Now that we've covered him, let's look at the output we get when we actually try to run our "download these url's" test.  Some of the output is from the BatchRunnerConsoleUtil, some from the worker completed, but the interleaving should help make it clear what's going on at runtime.  Note that we get the full Exception objects when a problem happens, I just currently only display the Message property to keep from dumping out stack traces that have little additional value.
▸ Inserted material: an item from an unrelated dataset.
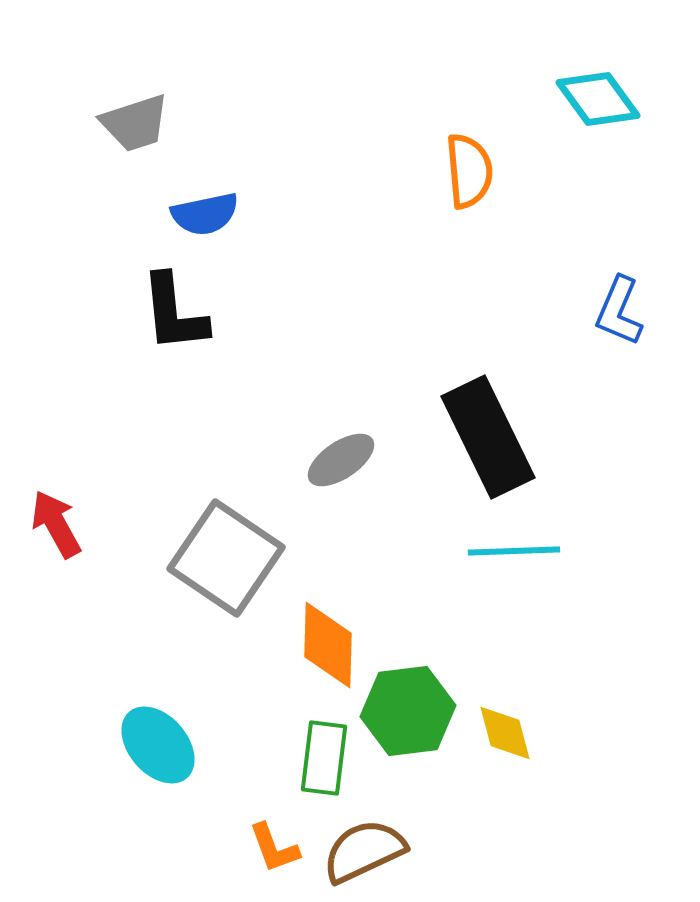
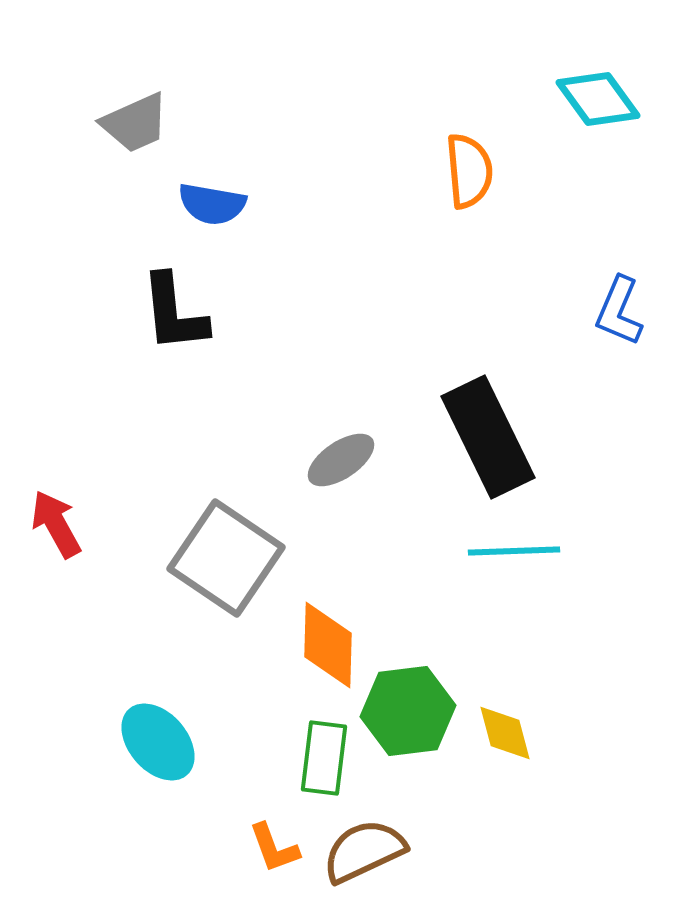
gray trapezoid: rotated 6 degrees counterclockwise
blue semicircle: moved 7 px right, 10 px up; rotated 22 degrees clockwise
cyan ellipse: moved 3 px up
10:41:51 AM: Number queued: 5, Number active: 2, Number completed: 0
10:41:52 AM: Number queued: 5, Number active: 2, Number completed: 0
10:41:53 AM: Number queued: 5, Number active: 2, Number completed: 0
10:41:53 AM: Number queued: 5, Number active: 2, Number completed: 0
10:41:54 AM: Number queued: 5, Number active: 2, Number completed: 0
10:41:54 AM: Number queued: 5, Number active: 2, Number completed: 0
10:41:55 AM: Number queued: 5, Number active: 2, Number completed: 0
10:41:55 AM: Number queued: 5, Number active: 2, Number completed: 0
Download completed fine to file: C:\Documents and Settings\jmanning\Local Settings\Temp\tmp464D.tmp
10:41:56 AM: Number queued: 4, Number active: 2, Number completed: 1
Download completed fine to file: C:\Documents and Settings\jmanning\Local Settings\Temp\tmp464E.tmp
10:41:56 AM: Number queued: 3, Number active: 2, Number completed: 2
10:41:57 AM: Number queued: 3, Number active: 2, Number completed: 2
10:41:57 AM: Number queued: 3, Number active: 2, Number completed: 2
10:41:58 AM: Number queued: 3, Number active: 2, Number completed: 2
10:41:58 AM: Number queued: 3, Number active: 2, Number completed: 2
Download had an exception: The remote name could not be resolved: 'xxxbogus'
10:41:59 AM: Number queued: 2, Number active: 2, Number completed: 3
Download had an exception: The remote name could not be resolved: 'yyybogus'
10:42:00 AM: Number queued: 1, Number active: 2, Number completed: 4
Download completed fine to file: C:\Documents and Settings\jmanning\Local Settings\Temp\tmp4650.tmp
10:42:00 AM: Number queued: 0, Number active: 2, Number completed: 5
10:42:01 AM: Number queued: 0, Number active: 2, Number completed: 5
Download completed fine to file: C:\Documents and Settings\jmanning\Local Settings\Temp\tmp4651.tmp
10:42:01 AM: Number queued: 0, Number active: 1, Number completed: 6
10:42:02 AM: Number queued: 0, Number active: 1, Number completed: 6
10:42:02 AM: Number queued: 0, Number active: 1, Number completed: 6
10:42:03 AM: Number queued: 0, Number active: 1, Number completed: 6
Download had an exception: The remote name could not be resolved: 'zzzbogus'
********* BatchRunner has completed *************
Got 0 cancelled jobs
Got 4 results
Argument https://www.cs.berkeley.edu/~efros/images/microsoft-1978.jpg gave result: C:\Documents and Settings\jmanning\Local Settings\Temp\tmp464D.tmp
Argument https://money.cnn.com/2002/10/17/technology/microsoft/microsoft_outside_sign.03.jpg gave result: C:\Documents and Settings\jmanning\Local Settings\Temp\tmp464E.tmp
Argument https://research.microsoft.com/~jiangli/portrait/portraitpc.jpg gave result: C:\Documents and Settings\jmanning\Local Settings\Temp\tmp4650.tmp
Argument https://blog.seattlepi.nwsource.com/microsoft/archives/conceptcar.jpg gave result: C:\Documents and Settings\jmanning\Local Settings\Temp\tmp4651.tmp
Got 3 exceptions
Argument https://xxxbogus/number1 gave exception: The remote name could not be resolved: 'xxxbogus'
Argument https://yyybogus/number2 gave exception: The remote name could not be resolved: 'yyybogus'
Argument https://zzzbogus/number3 gave exception: The remote name could not be resolved: 'zzzbogus'

I'm not able to post the source just yet, but the concept is pretty straightforward, and I think you could probably bang it out in a couple of hours.  Just remember to keep the locking simple - you're expecting processing times that far dominate expected lock times, so the KISS principle is your friend here.